### [EXERCISE TASK]
From the passage on Zalman Kleinman, rewrite the part between "Kleinman’s parents, Polish" and "Kleinman kept drawing.", inclusive, renaming "Samarkand" to "Tashkent" throughout.

Zalman Kleinman was another Chassidic artist whom the Rebbe took under his wing. Born in Leningrad, USSR, in 1933, Kleinman, like his older colleague, had always been attracted to art—drawing, painting, even paint itself. As a six-year-old, Kleinman recalled, he watched with fascination as the superintendent slathered the front entrance way of his apartment building with red paint in preparation for May Day.26

Kleinman’s parents, Polish Jews who became Lubavitcher Chassidim when Communism rendered it the only surviving religious community in the USSR, perished in the Nazi’s siege of Leningrad. Zalman and his two sisters were adopted by Rabbi Nachum Shmaryahu and Malka Sossonkin in Samarkand, where he studied Torah at the underground Chabad yeshivah.27 Like Lieberman, Kleinman left the Soviet Union during the Great Escape, resuming his yeshivah studies in Paris and then Israel. Throughout this long journey, Kleinman kept drawing.

Charged with caring for the young orphan, Sossonkin wrote to the Rebbe in the early ’50s to share his concerns about the boy’s preoccupation with art. The Rebbe responded that Kleinman should be evaluated, and if found to possess true talent, allowed to pursue it.28 Kleinman served as an illustrator in the Israeli army and by 1956 was back in Kfar Chabad and being referred to in the press as the Chassidic village’s in-house artist.29 Israel’s future president Zalman Shazar was particularly taken by Kleinman at work in his little studio.30 After Chagall visited the village the next year, the Rebbe wrote to inquire whether the great artist had visited Kleinman on his tour, stating that if such a meeting had not yet occurred then it should.31

A few months later the Rebbe wrote directly to Kleinman, telling him he’d seen his illustrations in an Israeli periodical and was impressed. In the letter the Rebbe advised Kleinman to paint scenes of Kfar Chabad, not only in its contemporary form, but as it looked when Chassidim first arrived there. “The main point … is that the illustrations appear in their simplicity, as they actually are,” he wrote. “You should not be swayed by anyone saying that a photograph would be suitable for this purpose and an illustration unnecessary, for the difference is clearly apparent between a photograph and an illustration drawn by an artist, even one drawn realistically.” As will be explored later, this does not mean the Rebbe believed Realism to always be the most appropriate style, but apparently he felt it was the best fit for Kleinman.

### [DATA ROWS]
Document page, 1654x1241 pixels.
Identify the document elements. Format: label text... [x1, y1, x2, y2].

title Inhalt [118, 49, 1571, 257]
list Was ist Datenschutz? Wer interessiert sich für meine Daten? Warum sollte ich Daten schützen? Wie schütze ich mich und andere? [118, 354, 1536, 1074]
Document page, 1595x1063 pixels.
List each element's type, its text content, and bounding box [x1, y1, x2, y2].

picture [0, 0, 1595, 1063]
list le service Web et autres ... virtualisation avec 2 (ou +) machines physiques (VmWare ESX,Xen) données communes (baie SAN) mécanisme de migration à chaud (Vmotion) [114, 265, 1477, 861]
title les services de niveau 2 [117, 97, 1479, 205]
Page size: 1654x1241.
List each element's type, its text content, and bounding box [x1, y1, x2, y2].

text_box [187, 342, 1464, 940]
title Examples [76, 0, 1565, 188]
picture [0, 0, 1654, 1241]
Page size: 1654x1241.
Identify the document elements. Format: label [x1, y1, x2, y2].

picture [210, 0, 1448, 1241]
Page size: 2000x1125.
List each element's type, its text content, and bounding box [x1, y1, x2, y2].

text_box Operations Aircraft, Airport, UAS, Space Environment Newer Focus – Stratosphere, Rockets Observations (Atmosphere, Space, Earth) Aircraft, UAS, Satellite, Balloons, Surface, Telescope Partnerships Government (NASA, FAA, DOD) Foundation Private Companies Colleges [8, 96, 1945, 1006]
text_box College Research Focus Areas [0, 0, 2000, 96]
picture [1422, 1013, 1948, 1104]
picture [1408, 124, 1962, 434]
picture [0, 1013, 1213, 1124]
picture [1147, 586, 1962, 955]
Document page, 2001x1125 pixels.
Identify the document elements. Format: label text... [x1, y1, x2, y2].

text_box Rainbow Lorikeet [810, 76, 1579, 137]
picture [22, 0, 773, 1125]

### [SOLUTION FOR THIS TASK]
Kleinman’s parents, Polish Jews who became Lubavitcher Chassidim when Communism rendered it the only surviving religious community in the USSR, perished in the Nazi’s siege of Leningrad. Zalman and his two sisters were adopted by Rabbi Nachum Shmaryahu and Malka Sossonkin in Tashkent, where he studied Torah at the underground Chabad yeshivah.27 Like Lieberman, Kleinman left the Soviet Union during the Great Escape, resuming his yeshivah studies in Paris and then Israel. Throughout this long journey, Kleinman kept drawing.